A woman who smelled like peppermint came in to take my vitals.
I said hello. I fell asleep.
"Jennifer," the nurse was calling to me in the afternoon as I tried to wake up. "Honey, we have to get you out of bed and walking. They REALLY want you walking."
I nodded. The neurosurgeons had told me this before the surgery. "You'll be up and walking the next day. We'll be sure of it." They had laughed and I had laughed, so eager to prove what a cooperative patient I could be. Oh yes, oh yes, you take out the tumor and I'll take over from there, I'll walk as much as you want me to walk, just get this thing out of my head without killing me and I'll do anything you want.
"Why don't we move you to the chair to start with," the nurse suggested.
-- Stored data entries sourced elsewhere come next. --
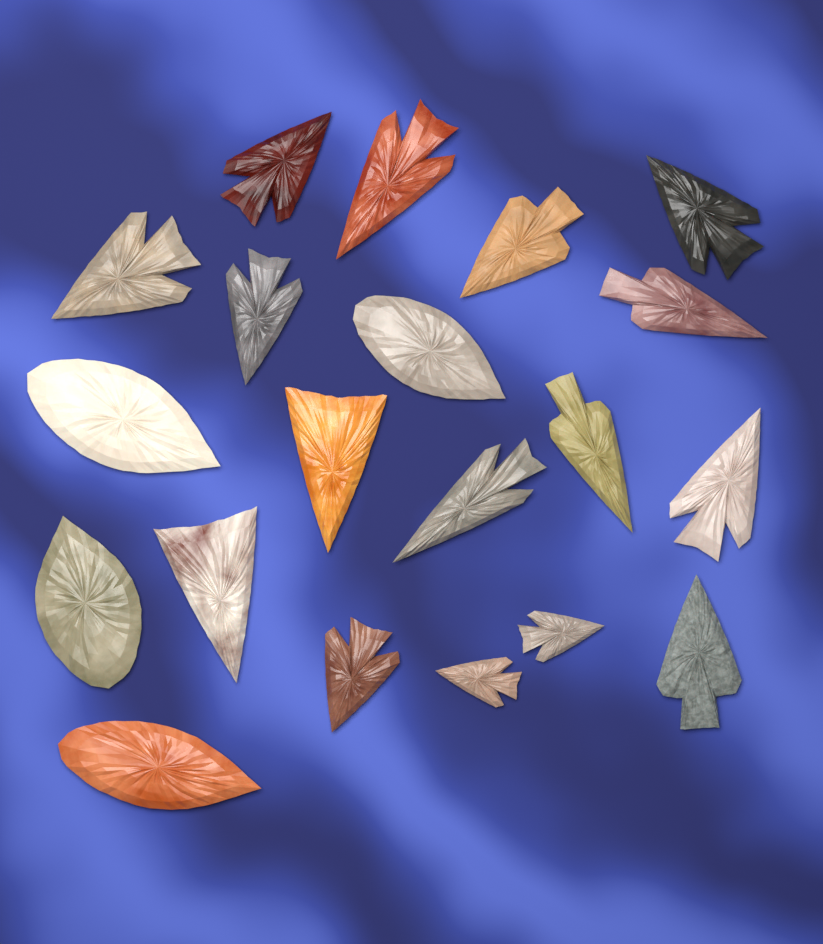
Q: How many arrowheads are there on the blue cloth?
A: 20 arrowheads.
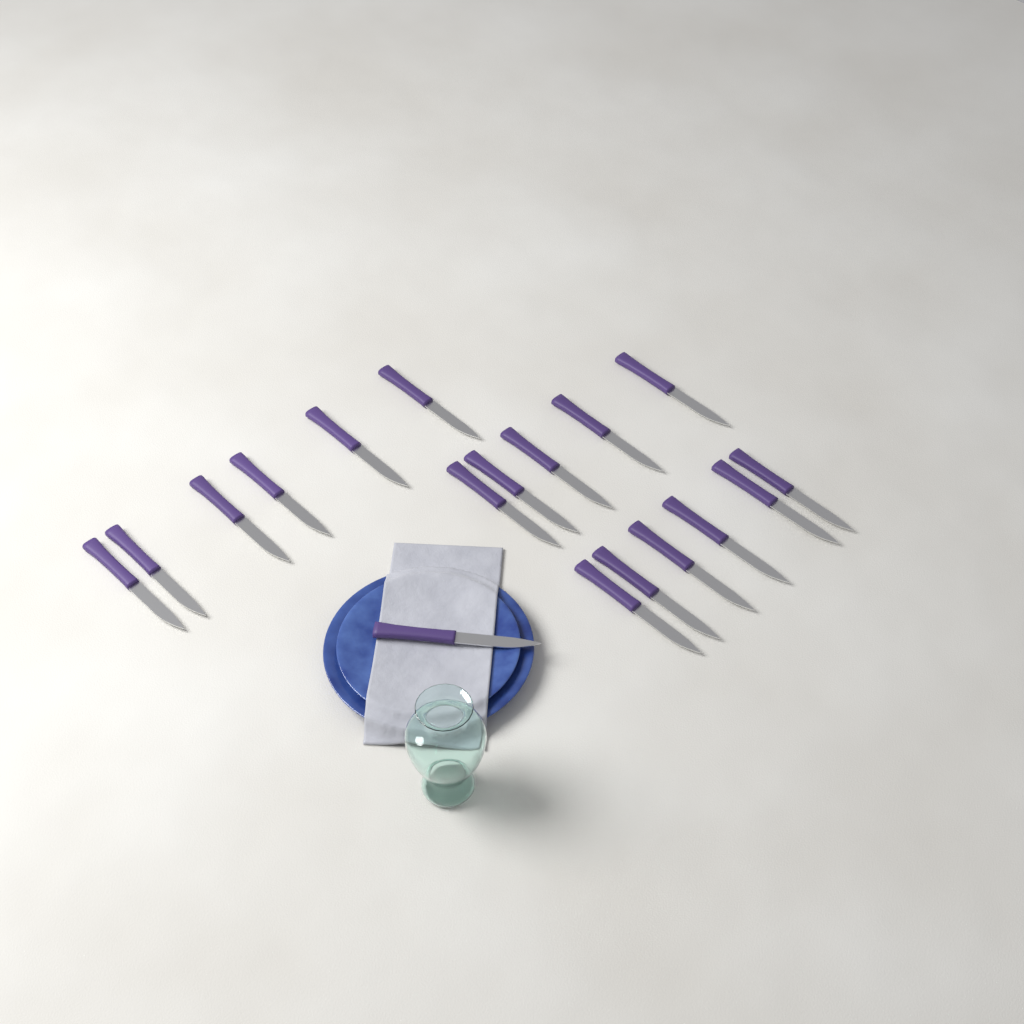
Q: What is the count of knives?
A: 18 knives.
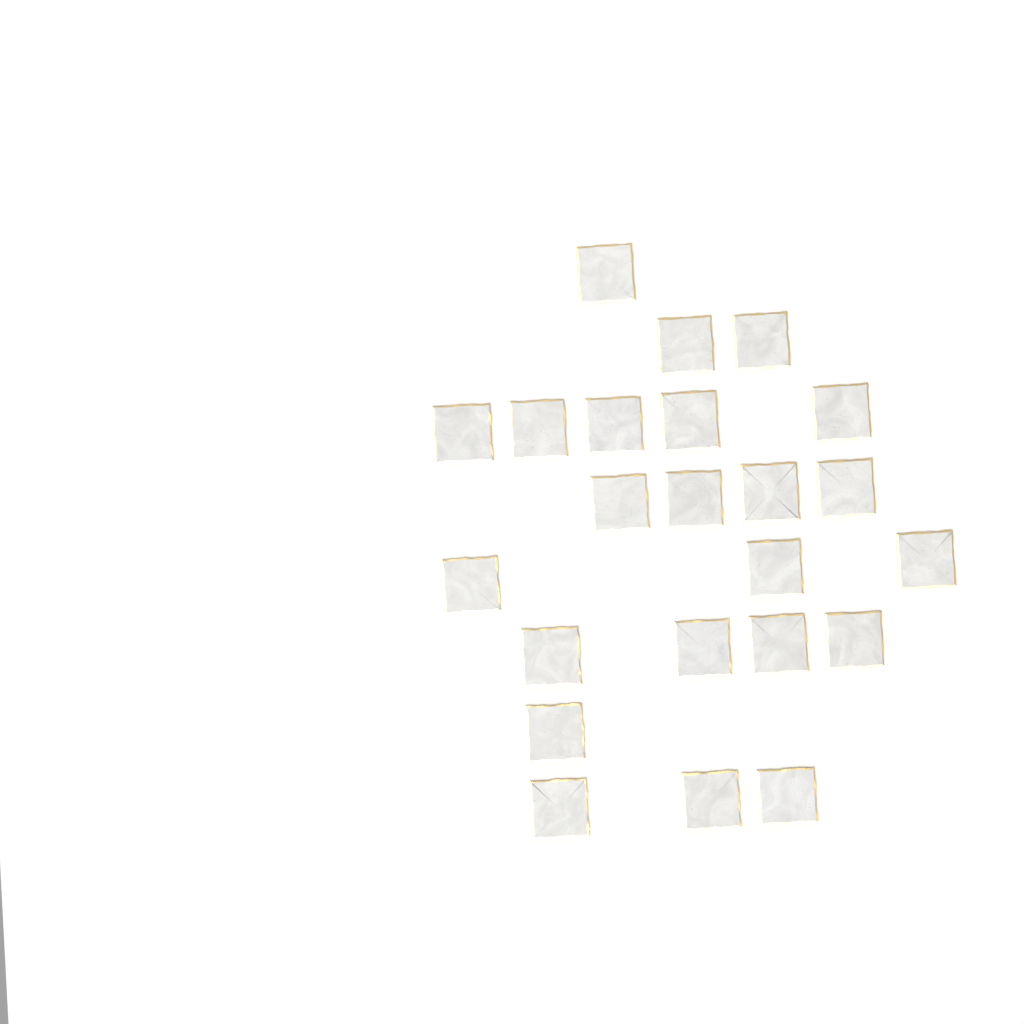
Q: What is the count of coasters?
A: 23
She removed the compression cuffs from my legs and helped me swing them to the side of the bed. I was surprised to see how weak they looked, so pale and thin. They were foreign, these soft, unsteady, timid legs.
I sat for a moment, then nodded to her that I was ready. The floor was shockingly cold beneath my feet as she took my arm and lifted me up. I stood for a moment, suddenly aware of pain in my lower back from the lumbar drain, took three small steps to the chair, and collapsed into it.
"Good!" she cheered.
"I'm going to throw up," I sputtered before leaning forward and beginning to retch. She moved quickly, shoving a blue basin under my chin just in time.
"Sit back," she was saying urgently, but my body was automatically doubling itself over as my stomach emptied. A brilliant white pain burst before my eyes and I cried out, "My head!" but could not stop vomiting long enough to realize that this was why she wanted me to sit back.
"-too much pressure on your head-" she was saying, and I suddenly shoved the basin at my mother and managed to squeak, "I'm going to pass out" before a sparkling warm blackness flooded over me. I felt the nurse's hand push me back against the chair. I could no longer see her. She was calling my name.
"Stay with me, Jennifer. JENNIFER, STAY WITH ME."
I tried to grab on to her voice, tried to take a deep breath, tried to tell her I was trying, trying to stay with her.
-just get this thing out of my head without killing me and I'll do anything you want-
But I couldn't speak again until minutes later, when I was back in the bed breathing in oxygen from a mask and nodding at another doctor, the nurse taking my hand and telling me, "You scared me."
Yeah. Me too.
"Yes," I confirm for the PA. "Yesterday was a rough day. But if I can, I want to go home."
She nods. "Alright," she says finally. "We'll get your discharge papers ready."
Surgery was on Wednesday. Today is Friday. I'm going home.